EXCERPT PROVIDED:
************

By definition, we have $\phi(-Y g(X) ) \geq \ell_f ( X, Y)$ and thus the upper bounds $$ R(f) = \E \ell_f( X, Y) \leq \E \phi(-Y g(X) ) = \overline{R}(f),\qquad \mbox{ and } \qquad R_{emp}(f) = \frac{1}{N} \sum_{i=1}^N \ell_f( X_i, Y_i) \leq \frac{1}{N} \sum_{i=1}^N \phi(-Y_i g(X_i) ) = \overline{R}_{emp}(f) $$ With these notations, the contraction principle leads to the following bound.

With probability $1-\delta$, $$ \forall f\in \F,\quad R(f) \leq \overline{R}_{emp}(f) + 2 L_{\phi} \mathcal{R}_n(\mathcal{G}) + M \sqrt{\frac{\log \frac{1}{\delta}}{2N}} , $$ where $L_{\phi}$ denotes the Lipschitz constant of $\phi$ and $M$ is a uniform upper bound on $\phi( -y g(x))$.

Proof: Let define $\mathcal{E}$ as the class of functions of $\X\times \Y \rightarrow \R$ written as $u(X,Y) = -Y g(X)$ with $g\in\mathcal{G}$. Then, \begin{align} R(f) &\leq \overline{R}(f) \\ &\leq \overline{R}_{emp}(f) + \sup_{g \in\mathcal{G} }( \overline{R}(f) - \overline{R}_{emp}(f) )\\ &\leq \overline{R}_{emp}(f) + 2 \mathcal{R}_n(\phi \circ \mathcal{E}) + M\sqrt{\frac{\log \frac{1}{\delta}}{2N}} & (\mbox{use } \href{rademacherbound.html}{\mbox{ the general bound}}) \\ &\leq \overline{R}_{emp}(f) + 2 L_{\phi} \mathcal{R}_n(\mathcal{E}) + M\sqrt{\frac{\log \frac{1}{\delta}}{2N}} & \mbox{(by the } \href{rademacheraverages.html#contraction}{\mbox{ contraction principle}}) \end{align} The final step consists in relating the Rademacher average of $\mathcal{E}$ with the one of $\mathcal{G}$. To do this, we use the fact that $-\sigma_i Y_i$ has the same distribution as $\sigma_i$ and thus that \begin{align} \mathcal{R}_n(\mathcal{E}) &= \E_{\g X_n \g Y_n \g \sigma_n} \sup_{u \in \mathcal{E} } \frac{1}{n} \sum_{i=1}^n -\sigma_i u(X_i, Y_i) \\ &= \E_{\g X_n \g Y_n \g \sigma_n} \sup_{g \in \mathcal{G} } \frac{1}{n} \sum_{i=1}^n -\sigma_i Y_i g(X_i) \\ &= \E_{\g X_n \g \sigma_n} \sup_{g \in \mathcal{G} } \frac{1}{n} \sum_{i=1}^n \sigma_i g(X_i) \\ &= \mathcal{R}_n(\mathcal{G}) \end{align}

Using a piecewise linear cost function

Let define a margin-based cost function as a saturated version of the hinge loss with the hinge location parametrized by a margin $\gamma > 0$: $$ \phi(u) = \begin{cases} 0, & \mbox{if } u \leq -\gamma \\ 1, & \mbox{if } u \geq 0\\ 1 + u/\gamma, & \mbox{otherwise.} \end{cases} $$ Also define the margin-based error rate: $$ R_{emp}^{\gamma} ( f) = \frac{1}{N} \sum_{i=1}^N \I{Y_i g(X_i) < \gamma} . $$ This error rate is similar to the empirical risk $R_{emp}$ except that it also counts correct classifications with too small confidence as errors, where the definition of ``too small" depends on the margin $\gamma$. Indeed, seeing $|g(X_i)|$ as the score assigned by the classifier to the class $\sign(g(X_i))$, large values of $|g(X_i)|$ provide a high confidence in the prediction, while small values increase the similarity of the scores for the two classes and thus also increase the ambiguitiy.

************

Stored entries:
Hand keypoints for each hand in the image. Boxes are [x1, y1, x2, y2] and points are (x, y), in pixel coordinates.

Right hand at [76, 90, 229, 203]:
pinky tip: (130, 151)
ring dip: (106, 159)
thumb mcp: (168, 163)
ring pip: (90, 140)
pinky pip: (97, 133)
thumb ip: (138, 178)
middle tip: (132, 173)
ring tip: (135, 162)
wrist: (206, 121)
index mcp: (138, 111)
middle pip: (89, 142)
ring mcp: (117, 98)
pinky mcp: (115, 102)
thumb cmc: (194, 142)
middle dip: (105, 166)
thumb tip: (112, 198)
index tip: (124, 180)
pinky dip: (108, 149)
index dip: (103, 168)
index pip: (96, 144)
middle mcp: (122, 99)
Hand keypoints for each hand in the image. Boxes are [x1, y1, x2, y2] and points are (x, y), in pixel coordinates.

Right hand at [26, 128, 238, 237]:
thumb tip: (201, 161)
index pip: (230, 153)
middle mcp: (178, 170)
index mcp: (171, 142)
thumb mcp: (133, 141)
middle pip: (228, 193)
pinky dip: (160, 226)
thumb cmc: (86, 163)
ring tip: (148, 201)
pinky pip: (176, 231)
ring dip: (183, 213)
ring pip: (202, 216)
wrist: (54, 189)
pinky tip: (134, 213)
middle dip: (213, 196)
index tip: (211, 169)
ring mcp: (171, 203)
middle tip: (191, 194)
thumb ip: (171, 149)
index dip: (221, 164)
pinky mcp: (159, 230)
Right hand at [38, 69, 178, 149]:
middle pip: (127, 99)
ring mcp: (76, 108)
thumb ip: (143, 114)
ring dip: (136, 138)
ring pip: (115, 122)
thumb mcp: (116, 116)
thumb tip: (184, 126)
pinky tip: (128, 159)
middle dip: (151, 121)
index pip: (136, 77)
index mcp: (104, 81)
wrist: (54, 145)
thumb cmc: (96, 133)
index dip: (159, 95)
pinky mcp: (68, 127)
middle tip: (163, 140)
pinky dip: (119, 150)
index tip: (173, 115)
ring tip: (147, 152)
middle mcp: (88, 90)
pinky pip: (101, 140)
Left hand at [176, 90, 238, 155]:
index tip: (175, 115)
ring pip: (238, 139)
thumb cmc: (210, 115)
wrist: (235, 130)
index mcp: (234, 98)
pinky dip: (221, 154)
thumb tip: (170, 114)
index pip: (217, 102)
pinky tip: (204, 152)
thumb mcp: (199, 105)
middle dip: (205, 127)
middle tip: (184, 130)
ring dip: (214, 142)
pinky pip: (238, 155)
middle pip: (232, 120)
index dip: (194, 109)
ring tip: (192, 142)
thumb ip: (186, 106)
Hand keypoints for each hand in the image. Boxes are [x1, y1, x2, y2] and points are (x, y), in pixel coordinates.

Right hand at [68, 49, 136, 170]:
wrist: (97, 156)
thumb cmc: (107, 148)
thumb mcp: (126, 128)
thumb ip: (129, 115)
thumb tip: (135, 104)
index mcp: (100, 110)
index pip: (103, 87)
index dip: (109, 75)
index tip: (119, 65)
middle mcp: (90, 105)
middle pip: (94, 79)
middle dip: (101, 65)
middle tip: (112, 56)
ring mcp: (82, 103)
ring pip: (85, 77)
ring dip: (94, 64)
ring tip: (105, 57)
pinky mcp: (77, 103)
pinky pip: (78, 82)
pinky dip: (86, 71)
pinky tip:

************

WHAT NEEDS TO BE DONE:
Write out the part of the Rademacher-bound excerpt above between "With probability $1-\delta$, $$" and "on $\phi( -y g(x))$.", inclusive, keeping every character unchanged.

EXERCISE ANSWER:
With probability $1-\delta$, $$ \forall f\in \F,\quad R(f) \leq \overline{R}_{emp}(f) + 2 L_{\phi} \mathcal{R}_n(\mathcal{G}) + M \sqrt{\frac{\log \frac{1}{\delta}}{2N}} , $$ where $L_{\phi}$ denotes the Lipschitz constant of $\phi$ and $M$ is a uniform upper bound on $\phi( -y g(x))$.